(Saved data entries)
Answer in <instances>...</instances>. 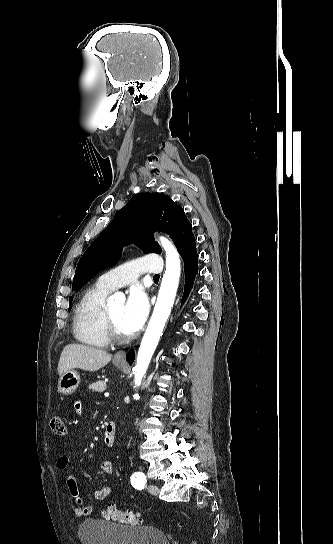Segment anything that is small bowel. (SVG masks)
Returning a JSON list of instances; mask_svg holds the SVG:
<instances>
[{
    "label": "small bowel",
    "mask_w": 333,
    "mask_h": 544,
    "mask_svg": "<svg viewBox=\"0 0 333 544\" xmlns=\"http://www.w3.org/2000/svg\"><path fill=\"white\" fill-rule=\"evenodd\" d=\"M75 409L77 412H81V404L76 403ZM69 460L65 456H60L57 459L56 466L59 470H66L68 468ZM100 471L103 474H112L114 471V465L111 461L105 460L100 464ZM67 488L71 497L75 501V506L72 509V512L75 516H84L89 515L92 512V506L86 504L80 496L78 483L73 474L69 473L66 479ZM111 494L110 486H101L96 489L93 493V498L97 501H103L107 499Z\"/></svg>",
    "instance_id": "obj_1"
}]
</instances>
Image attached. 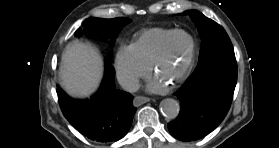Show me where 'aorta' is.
<instances>
[{"label":"aorta","mask_w":279,"mask_h":148,"mask_svg":"<svg viewBox=\"0 0 279 148\" xmlns=\"http://www.w3.org/2000/svg\"><path fill=\"white\" fill-rule=\"evenodd\" d=\"M160 110L165 117L174 119L179 114L180 106L175 99L166 98L161 101Z\"/></svg>","instance_id":"obj_1"}]
</instances>
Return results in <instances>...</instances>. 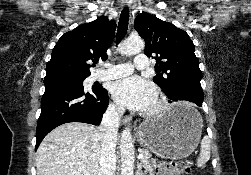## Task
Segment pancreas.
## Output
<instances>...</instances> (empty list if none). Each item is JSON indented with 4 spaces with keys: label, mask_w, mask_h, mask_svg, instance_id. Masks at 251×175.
Segmentation results:
<instances>
[{
    "label": "pancreas",
    "mask_w": 251,
    "mask_h": 175,
    "mask_svg": "<svg viewBox=\"0 0 251 175\" xmlns=\"http://www.w3.org/2000/svg\"><path fill=\"white\" fill-rule=\"evenodd\" d=\"M140 153H143V157H141L142 167H144L145 173L148 175H155V167L157 165V159H153L152 153L147 151V149H141Z\"/></svg>",
    "instance_id": "cf45deb5"
}]
</instances>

*WHAT TO DO*: Please tally the lines above that contain the string "JSON", treating uppercase and lowercase as different, and reply with the number alone.

*COMPLETE OUTPUT*: 2